The Greatest Task in the World

By Connie W. Adams

The Lord’s church has been given the greatest task in the world. It has been charged with the awesome duty of preaching the gospel to all mankind. The design of that message is to turn people from darkness to light, to “rescue the perishing.”

Jesus said the gospel was to be preached to the whole creation (Mark 16:15-16). Paul said the church is the “pillar and ground of the truth” (1 Tim. 3:15). As such, it is expected to stand under and support the truth in the world. The church at Thessalonica was commended because from it had “sounded out the word of the Lord” (1 Thess. 1:8-10). The seven churches of Asia were described as candlesticks (lampstands) (Rev. 1:20).

They were to be bearers of the light of the gospel.

The greatest task in the world has been ordered by the greatest Being in existence, God himself. This task can only be accomplished by following the wisdom of the God who ordered it. “The foolishness of God is wiser than men” (1 Cor. 1:25). God said, “My thoughts are not your thoughts and my ways are not your ways” (Isa. 55:8-9). The human mind would have required the massing of troops and the concentration of power to carry out this task. The mind of God ordained that there be no more complex arrangement than that of a local church doing what it can to the limit of its power, and the consecrated efforts of individual disciples whose hearts burn with a love for the souls of the lost.

The great worldwide spread of the gospel did not take place in the New Testament era until the concentration of thousands of members was scattered abroad (Acts 8:1-4). The scattering of the troops was contrary to anything the wisdom of men would have fashioned, but the wisdom and providence of God were behind it and it resulted in permeating the Roman Empire with the gospel.

The trend toward huge projects, mass meetings, great demonstrations of “our” numbers and “our” great men, and the concentration of power and resources in the hands of a few elderships in large congregations is but a symptom of a loss of respect for the wisdom of God and an over- estimation of the wisdom of men.
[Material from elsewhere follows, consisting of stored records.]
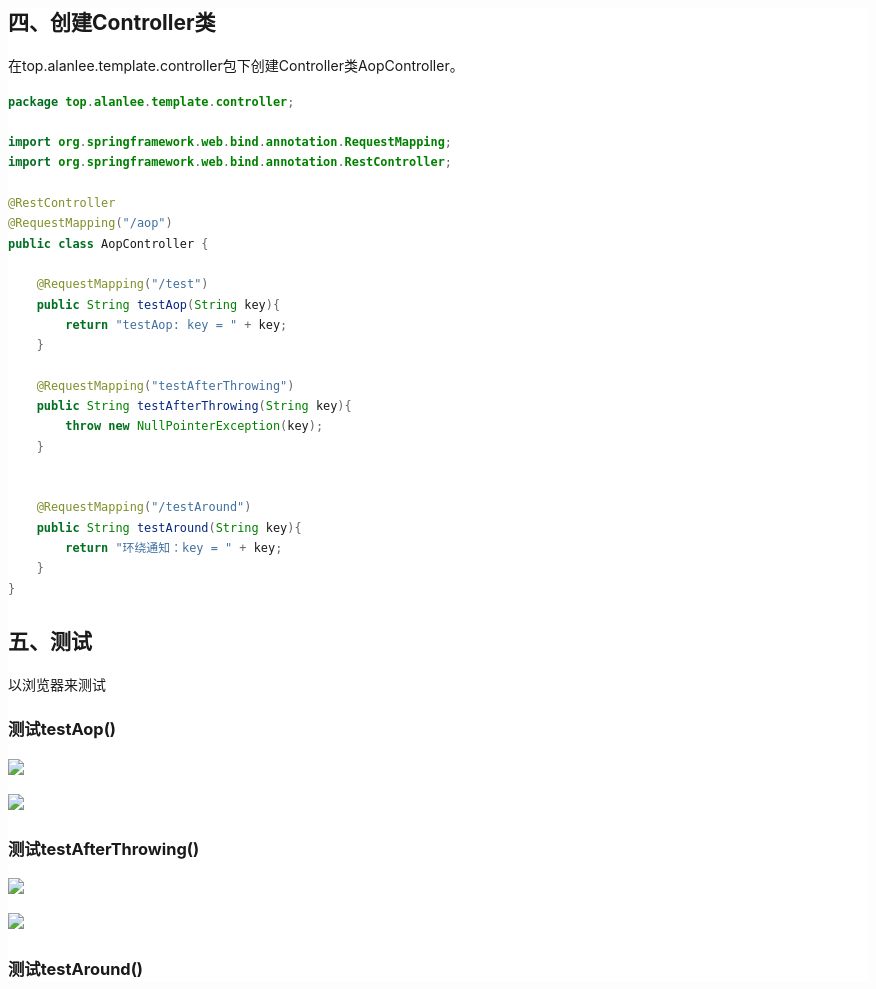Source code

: ## 四、创建Controller类

在top.alanlee.template.controller包下创建Controller类AopController。

```java
package top.alanlee.template.controller;

import org.springframework.web.bind.annotation.RequestMapping;
import org.springframework.web.bind.annotation.RestController;

@RestController
@RequestMapping("/aop")
public class AopController {

    @RequestMapping("/test")
    public String testAop(String key){
        return "testAop: key = " + key;
    }

    @RequestMapping("testAfterThrowing")
    public String testAfterThrowing(String key){
        throw new NullPointerException(key);
    }


    @RequestMapping("/testAround")
    public String testAround(String key){
        return "环绕通知：key = " + key;
    }
}
```

## 五、测试

以浏览器来测试

### 测试testAop()

![](https://gitee.com/AlanLee97/public-asset/raw/master/note_images/image-20200601073521813.png#alt=image-20200601073521813)

![](https://gitee.com/AlanLee97/public-asset/raw/master/note_images/image-20200601073439533.png#alt=image-20200601073439533)

### 测试testAfterThrowing()

![](https://gitee.com/AlanLee97/public-asset/raw/master/note_images/image-20200601073831666.png#alt=image-20200601073831666)

![](https://gitee.com/AlanLee97/public-asset/raw/master/note_images/image-20200601073922609.png#alt=image-20200601073922609)

### 测试testAround()
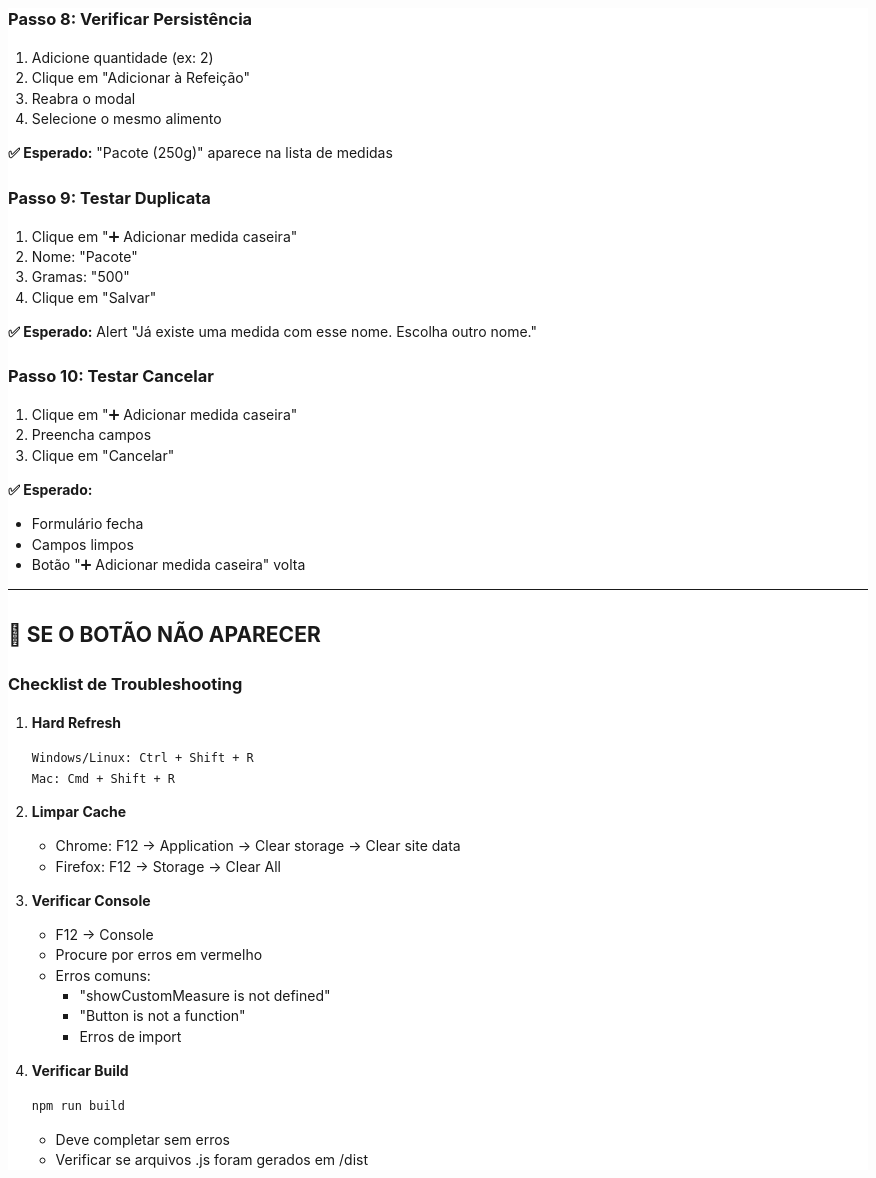 ### Passo 8: Verificar Persistência
1. Adicione quantidade (ex: 2)
2. Clique em "Adicionar à Refeição"
3. Reabra o modal
4. Selecione o mesmo alimento

**✅ Esperado:** "Pacote (250g)" aparece na lista de medidas

### Passo 9: Testar Duplicata
1. Clique em "➕ Adicionar medida caseira"
2. Nome: "Pacote"
3. Gramas: "500"
4. Clique em "Salvar"

**✅ Esperado:** Alert "Já existe uma medida com esse nome. Escolha outro nome."

### Passo 10: Testar Cancelar
1. Clique em "➕ Adicionar medida caseira"
2. Preencha campos
3. Clique em "Cancelar"

**✅ Esperado:**
- Formulário fecha
- Campos limpos
- Botão "➕ Adicionar medida caseira" volta

---

## 🐛 SE O BOTÃO NÃO APARECER

### Checklist de Troubleshooting

1. **Hard Refresh**
   ```
   Windows/Linux: Ctrl + Shift + R
   Mac: Cmd + Shift + R
   ```

2. **Limpar Cache**
   - Chrome: F12 → Application → Clear storage → Clear site data
   - Firefox: F12 → Storage → Clear All

3. **Verificar Console**
   - F12 → Console
   - Procure por erros em vermelho
   - Erros comuns:
     - "showCustomMeasure is not defined"
     - "Button is not a function"
     - Erros de import

4. **Verificar Build**
   ```bash
   npm run build
   ```
   - Deve completar sem erros
   - Verificar se arquivos .js foram gerados em /dist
With each congregation sounding out the word of the Lord under its own elders, using its own resources and answerable to no board or conclave known to man, and with each disciple personally doing all he can to teach the truth wherever his influence extends, then the task can and will be accomplished in harmony with the wisdom of the Being who ordered it. Let us be content to work according to his will. But let us not be content until we have done exactly that. Let’s get on with God’s work in God’s way.